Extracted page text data
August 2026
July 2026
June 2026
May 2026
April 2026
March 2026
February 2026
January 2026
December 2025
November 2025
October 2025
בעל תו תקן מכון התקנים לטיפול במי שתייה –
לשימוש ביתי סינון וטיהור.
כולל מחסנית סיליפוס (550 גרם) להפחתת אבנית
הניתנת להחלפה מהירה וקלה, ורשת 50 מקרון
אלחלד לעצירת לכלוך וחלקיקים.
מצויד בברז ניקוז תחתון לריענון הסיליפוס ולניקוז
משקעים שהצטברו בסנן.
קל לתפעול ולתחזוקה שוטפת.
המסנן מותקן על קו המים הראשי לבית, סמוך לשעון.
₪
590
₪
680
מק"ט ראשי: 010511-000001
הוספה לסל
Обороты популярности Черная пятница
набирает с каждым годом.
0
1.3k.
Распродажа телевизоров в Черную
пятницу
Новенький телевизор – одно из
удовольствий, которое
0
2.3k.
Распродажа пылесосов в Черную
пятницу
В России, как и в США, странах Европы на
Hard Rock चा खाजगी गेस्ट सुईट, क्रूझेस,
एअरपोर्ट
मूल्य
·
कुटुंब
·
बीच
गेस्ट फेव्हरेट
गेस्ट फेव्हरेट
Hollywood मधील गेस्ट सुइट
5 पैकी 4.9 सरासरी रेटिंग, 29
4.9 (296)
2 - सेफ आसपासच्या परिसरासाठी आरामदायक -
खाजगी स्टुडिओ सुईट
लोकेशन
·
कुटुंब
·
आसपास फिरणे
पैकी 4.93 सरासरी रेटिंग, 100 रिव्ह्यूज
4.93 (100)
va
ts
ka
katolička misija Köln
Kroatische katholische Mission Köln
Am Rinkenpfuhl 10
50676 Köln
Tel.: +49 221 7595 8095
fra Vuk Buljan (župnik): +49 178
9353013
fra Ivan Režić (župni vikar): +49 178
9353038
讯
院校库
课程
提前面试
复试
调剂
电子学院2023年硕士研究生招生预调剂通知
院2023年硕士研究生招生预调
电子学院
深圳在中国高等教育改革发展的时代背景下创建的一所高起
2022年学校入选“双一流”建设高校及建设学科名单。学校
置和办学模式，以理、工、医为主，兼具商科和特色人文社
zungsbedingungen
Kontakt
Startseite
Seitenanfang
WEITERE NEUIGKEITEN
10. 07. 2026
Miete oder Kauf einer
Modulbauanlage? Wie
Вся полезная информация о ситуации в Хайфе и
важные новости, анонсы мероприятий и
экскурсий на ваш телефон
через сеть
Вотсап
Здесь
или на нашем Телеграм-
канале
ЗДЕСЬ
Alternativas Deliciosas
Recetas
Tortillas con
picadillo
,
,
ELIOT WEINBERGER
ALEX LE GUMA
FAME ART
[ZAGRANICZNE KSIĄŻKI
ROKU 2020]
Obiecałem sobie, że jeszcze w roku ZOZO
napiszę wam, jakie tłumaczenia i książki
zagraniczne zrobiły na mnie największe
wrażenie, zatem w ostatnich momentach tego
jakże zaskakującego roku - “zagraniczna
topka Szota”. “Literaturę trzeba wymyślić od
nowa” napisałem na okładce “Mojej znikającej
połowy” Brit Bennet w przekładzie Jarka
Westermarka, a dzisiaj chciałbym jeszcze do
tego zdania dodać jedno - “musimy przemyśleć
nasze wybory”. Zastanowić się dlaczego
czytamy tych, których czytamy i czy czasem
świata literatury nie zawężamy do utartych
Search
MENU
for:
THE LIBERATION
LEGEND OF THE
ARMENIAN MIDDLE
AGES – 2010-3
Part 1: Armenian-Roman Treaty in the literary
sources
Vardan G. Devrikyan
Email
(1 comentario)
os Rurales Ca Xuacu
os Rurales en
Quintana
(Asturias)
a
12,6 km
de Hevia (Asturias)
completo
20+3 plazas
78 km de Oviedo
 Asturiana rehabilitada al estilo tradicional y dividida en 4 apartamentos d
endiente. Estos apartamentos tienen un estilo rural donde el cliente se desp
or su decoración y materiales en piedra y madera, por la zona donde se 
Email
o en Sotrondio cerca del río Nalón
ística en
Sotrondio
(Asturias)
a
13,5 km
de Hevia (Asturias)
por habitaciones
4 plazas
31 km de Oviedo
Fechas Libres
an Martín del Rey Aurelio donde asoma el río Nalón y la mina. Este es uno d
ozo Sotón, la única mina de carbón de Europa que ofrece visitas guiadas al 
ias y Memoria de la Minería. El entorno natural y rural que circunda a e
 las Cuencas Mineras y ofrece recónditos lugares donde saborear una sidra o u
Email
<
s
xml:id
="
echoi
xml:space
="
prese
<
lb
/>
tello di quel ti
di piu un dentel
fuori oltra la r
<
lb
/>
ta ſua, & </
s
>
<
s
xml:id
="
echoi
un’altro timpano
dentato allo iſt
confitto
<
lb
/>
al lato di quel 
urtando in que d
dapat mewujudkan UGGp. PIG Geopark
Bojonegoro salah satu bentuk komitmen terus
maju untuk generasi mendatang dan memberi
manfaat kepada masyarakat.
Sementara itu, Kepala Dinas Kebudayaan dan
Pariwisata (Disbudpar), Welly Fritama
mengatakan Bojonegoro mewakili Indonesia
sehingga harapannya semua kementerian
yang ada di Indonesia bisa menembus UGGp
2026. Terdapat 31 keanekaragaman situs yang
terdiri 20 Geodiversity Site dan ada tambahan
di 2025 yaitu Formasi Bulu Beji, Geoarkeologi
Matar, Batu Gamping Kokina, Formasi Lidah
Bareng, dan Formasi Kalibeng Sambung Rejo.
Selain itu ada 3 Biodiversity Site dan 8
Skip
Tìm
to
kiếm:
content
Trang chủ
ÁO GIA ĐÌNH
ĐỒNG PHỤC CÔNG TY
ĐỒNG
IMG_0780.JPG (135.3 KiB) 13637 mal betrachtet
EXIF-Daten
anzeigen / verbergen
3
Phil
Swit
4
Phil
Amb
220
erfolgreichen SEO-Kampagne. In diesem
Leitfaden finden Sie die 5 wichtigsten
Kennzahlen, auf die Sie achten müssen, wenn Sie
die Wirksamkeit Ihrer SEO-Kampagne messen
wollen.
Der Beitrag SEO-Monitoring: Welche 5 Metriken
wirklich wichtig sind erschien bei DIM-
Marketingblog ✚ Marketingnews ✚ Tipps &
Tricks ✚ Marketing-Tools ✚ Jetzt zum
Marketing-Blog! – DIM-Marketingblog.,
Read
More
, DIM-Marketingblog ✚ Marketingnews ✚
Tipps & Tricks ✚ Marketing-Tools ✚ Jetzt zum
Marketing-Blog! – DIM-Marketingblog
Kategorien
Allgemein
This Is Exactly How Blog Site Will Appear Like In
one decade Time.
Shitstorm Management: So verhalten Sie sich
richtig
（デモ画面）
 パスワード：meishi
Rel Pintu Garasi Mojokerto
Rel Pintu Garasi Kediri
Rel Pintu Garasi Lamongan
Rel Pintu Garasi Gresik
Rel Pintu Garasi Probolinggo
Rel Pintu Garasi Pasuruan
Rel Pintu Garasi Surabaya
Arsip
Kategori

## What is needed
What you output should match every line above exactly.

## The answer
August 2026
July 2026
June 2026
May 2026
April 2026
March 2026
February 2026
January 2026
December 2025
November 2025
October 2025
בעל תו תקן מכון התקנים לטיפול במי שתייה –
לשימוש ביתי סינון וטיהור.
כולל מחסנית סיליפוס (550 גרם) להפחתת אבנית
הניתנת להחלפה מהירה וקלה, ורשת 50 מקרון
אלחלד לעצירת לכלוך וחלקיקים.
מצויד בברז ניקוז תחתון לריענון הסיליפוס ולניקוז
משקעים שהצטברו בסנן.
קל לתפעול ולתחזוקה שוטפת.
המסנן מותקן על קו המים הראשי לבית, סמוך לשעון.
₪
590
₪
680
מק"ט ראשי: 010511-000001
הוספה לסל
Обороты популярности Черная пятница
набирает с каждым годом.
0
1.3k.
Распродажа телевизоров в Черную
пятницу
Новенький телевизор – одно из
удовольствий, которое
0
2.3k.
Распродажа пылесосов в Черную
пятницу
В России, как и в США, странах Европы на
Hard Rock चा खाजगी गेस्ट सुईट, क्रूझेस,
एअरपोर्ट
मूल्य
·
कुटुंब
·
बीच
गेस्ट फेव्हरेट
गेस्ट फेव्हरेट
Hollywood मधील गेस्ट सुइट
5 पैकी 4.9 सरासरी रेटिंग, 29
4.9 (296)
2 - सेफ आसपासच्या परिसरासाठी आरामदायक -
खाजगी स्टुडिओ सुईट
लोकेशन
·
कुटुंब
·
आसपास फिरणे
पैकी 4.93 सरासरी रेटिंग, 100 रिव्ह्यूज
4.93 (100)
va
ts
ka
katolička misija Köln
Kroatische katholische Mission Köln
Am Rinkenpfuhl 10
50676 Köln
Tel.: +49 221 7595 8095
fra Vuk Buljan (župnik): +49 178
9353013
fra Ivan Režić (župni vikar): +49 178
9353038
讯
院校库
课程
提前面试
复试
调剂
电子学院2023年硕士研究生招生预调剂通知
院2023年硕士研究生招生预调
电子学院
深圳在中国高等教育改革发展的时代背景下创建的一所高起
2022年学校入选“双一流”建设高校及建设学科名单。学校
置和办学模式，以理、工、医为主，兼具商科和特色人文社
zungsbedingungen
Kontakt
Startseite
Seitenanfang
WEITERE NEUIGKEITEN
10. 07. 2026
Miete oder Kauf einer
Modulbauanlage? Wie
Вся полезная информация о ситуации в Хайфе и
важные новости, анонсы мероприятий и
экскурсий на ваш телефон
через сеть
Вотсап
Здесь
или на нашем Телеграм-
канале
ЗДЕСЬ
Alternativas Deliciosas
Recetas
Tortillas con
picadillo
,
,
ELIOT WEINBERGER
ALEX LE GUMA
FAME ART
[ZAGRANICZNE KSIĄŻKI
ROKU 2020]
Obiecałem sobie, że jeszcze w roku ZOZO
napiszę wam, jakie tłumaczenia i książki
zagraniczne zrobiły na mnie największe
wrażenie, zatem w ostatnich momentach tego
jakże zaskakującego roku - “zagraniczna
topka Szota”. “Literaturę trzeba wymyślić od
nowa” napisałem na okładce “Mojej znikającej
połowy” Brit Bennet w przekładzie Jarka
Westermarka, a dzisiaj chciałbym jeszcze do
tego zdania dodać jedno - “musimy przemyśleć
nasze wybory”. Zastanowić się dlaczego
czytamy tych, których czytamy i czy czasem
świata literatury nie zawężamy do utartych
Search
MENU
for:
THE LIBERATION
LEGEND OF THE
ARMENIAN MIDDLE
AGES – 2010-3
Part 1: Armenian-Roman Treaty in the literary
sources
Vardan G. Devrikyan
Email
(1 comentario)
os Rurales Ca Xuacu
os Rurales en
Quintana
(Asturias)
a
12,6 km
de Hevia (Asturias)
completo
20+3 plazas
78 km de Oviedo
 Asturiana rehabilitada al estilo tradicional y dividida en 4 apartamentos d
endiente. Estos apartamentos tienen un estilo rural donde el cliente se desp
or su decoración y materiales en piedra y madera, por la zona donde se 
Email
o en Sotrondio cerca del río Nalón
ística en
Sotrondio
(Asturias)
a
13,5 km
de Hevia (Asturias)
por habitaciones
4 plazas
31 km de Oviedo
Fechas Libres
an Martín del Rey Aurelio donde asoma el río Nalón y la mina. Este es uno d
ozo Sotón, la única mina de carbón de Europa que ofrece visitas guiadas al 
ias y Memoria de la Minería. El entorno natural y rural que circunda a e
 las Cuencas Mineras y ofrece recónditos lugares donde saborear una sidra o u
Email
<
s
xml:id
="
echoi
xml:space
="
prese
<
lb
/>
tello di quel ti
di piu un dentel
fuori oltra la r
<
lb
/>
ta ſua, & </
s
>
<
s
xml:id
="
echoi
un’altro timpano
dentato allo iſt
confitto
<
lb
/>
al lato di quel 
urtando in que d
dapat mewujudkan UGGp. PIG Geopark
Bojonegoro salah satu bentuk komitmen terus
maju untuk generasi mendatang dan memberi
manfaat kepada masyarakat.
Sementara itu, Kepala Dinas Kebudayaan dan
Pariwisata (Disbudpar), Welly Fritama
mengatakan Bojonegoro mewakili Indonesia
sehingga harapannya semua kementerian
yang ada di Indonesia bisa menembus UGGp
2026. Terdapat 31 keanekaragaman situs yang
terdiri 20 Geodiversity Site dan ada tambahan
di 2025 yaitu Formasi Bulu Beji, Geoarkeologi
Matar, Batu Gamping Kokina, Formasi Lidah
Bareng, dan Formasi Kalibeng Sambung Rejo.
Selain itu ada 3 Biodiversity Site dan 8
Skip
Tìm
to
kiếm:
content
Trang chủ
ÁO GIA ĐÌNH
ĐỒNG PHỤC CÔNG TY
ĐỒNG
IMG_0780.JPG (135.3 KiB) 13637 mal betrachtet
EXIF-Daten
anzeigen / verbergen
3
Phil
Swit
4
Phil
Amb
220
erfolgreichen SEO-Kampagne. In diesem
Leitfaden finden Sie die 5 wichtigsten
Kennzahlen, auf die Sie achten müssen, wenn Sie
die Wirksamkeit Ihrer SEO-Kampagne messen
wollen.
Der Beitrag SEO-Monitoring: Welche 5 Metriken
wirklich wichtig sind erschien bei DIM-
Marketingblog ✚ Marketingnews ✚ Tipps &
Tricks ✚ Marketing-Tools ✚ Jetzt zum
Marketing-Blog! – DIM-Marketingblog.,
Read
More
, DIM-Marketingblog ✚ Marketingnews ✚
Tipps & Tricks ✚ Marketing-Tools ✚ Jetzt zum
Marketing-Blog! – DIM-Marketingblog
Kategorien
Allgemein
This Is Exactly How Blog Site Will Appear Like In
one decade Time.
Shitstorm Management: So verhalten Sie sich
richtig
（デモ画面）
 パスワード：meishi
Rel Pintu Garasi Mojokerto
Rel Pintu Garasi Kediri
Rel Pintu Garasi Lamongan
Rel Pintu Garasi Gresik
Rel Pintu Garasi Probolinggo
Rel Pintu Garasi Pasuruan
Rel Pintu Garasi Surabaya
Arsip
Kategori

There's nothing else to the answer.